Aynı şekilde, nasıl olup da yeni devletin tüm kurucu kadrolarının birkaç yıl gibi çok kısa bir zaman diliminde suçlular ordusuna dönüştüğüne, İstiklal mahkemeleri ve benzeri süreçlerle tasfiye edildiklerine, Mustafa Kemal’in nasıl ‘tek adam’ haline geldiğine ilgi duymuyorduk. Zaten bu netameli konular ne lise tarih kitaplarında yazılıydı, ne de öğretmenlerimizin anlatımlarında.

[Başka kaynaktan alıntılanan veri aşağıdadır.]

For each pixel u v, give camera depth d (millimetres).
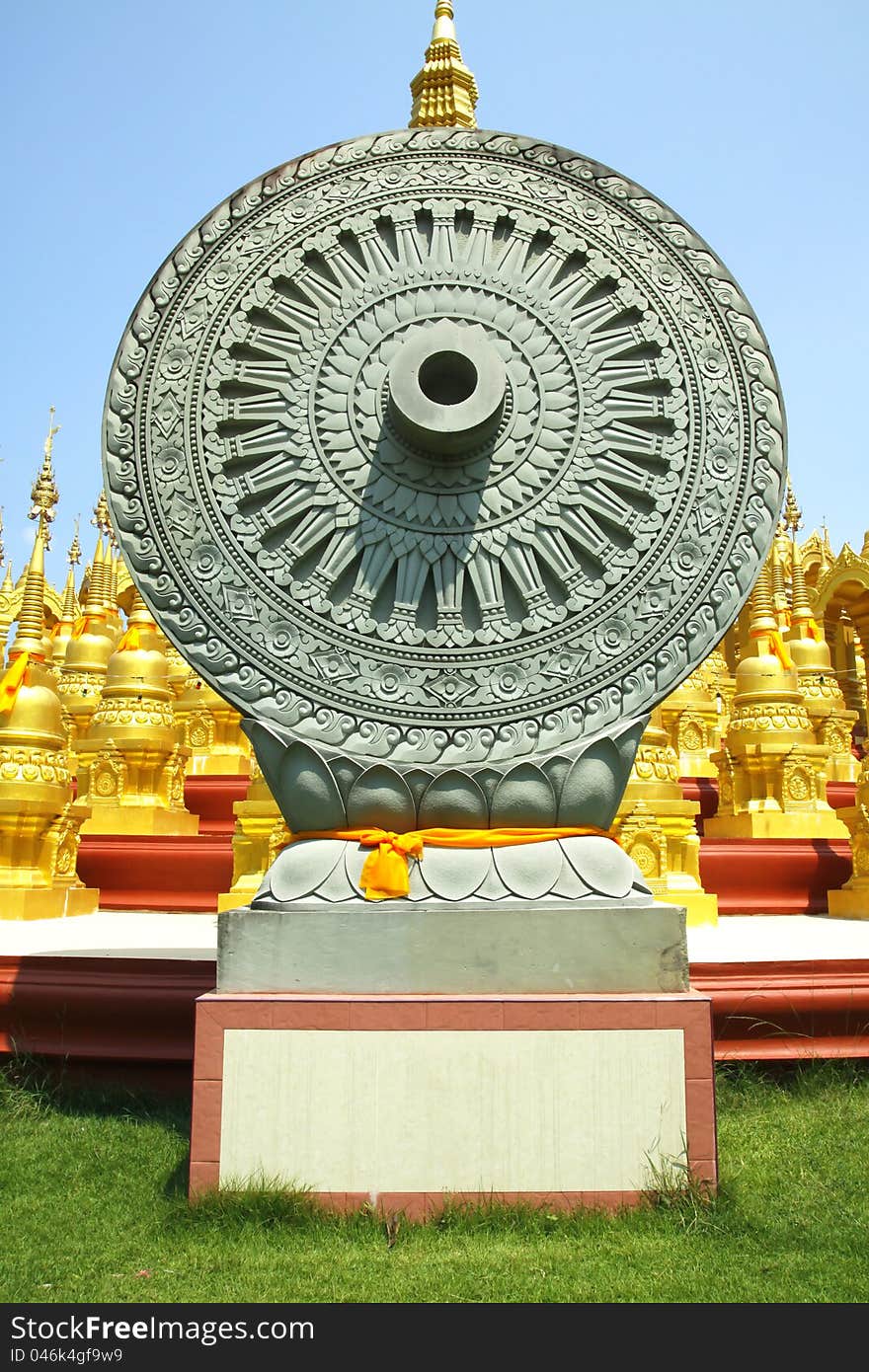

Bu yapay tarihin daha iyi anlaşılabilmesi için, milli eğitim tedrisatının dışında, alternatif bir tarih okumasına ihtiyacımız vardı. Üstelik on-on beş yıl öncesine kadar bu konuda Türkçe yazılmış kaynak bulmak da neredeyse imkânsızdı. Sistem yarattığı efsanenin tartışılmasına tahammül edemiyordu. Bir dizi yasayla korumaya almıştı yapay tarihini. Tüm bunların sonucunda da, kendini laik, devrimci, solcu filan sanan bir avuç Nasyonal Sosyalist, şimdi var güçleri ile kuvay-ı milliye ruhunu canlandırmaya çalışıyorlar. Emekle, emekçiyle, halkların kaderlerini belirleme hakkıyla tüm bağını koparmış bir solculuk, kalpak giyerek gericilikle savaşabileceğini zannediyor.
Bu gün yalan ve yanlış bir cumhuriyetin kuruluşunun 90. yılı. Faşistlere kutlu olsun!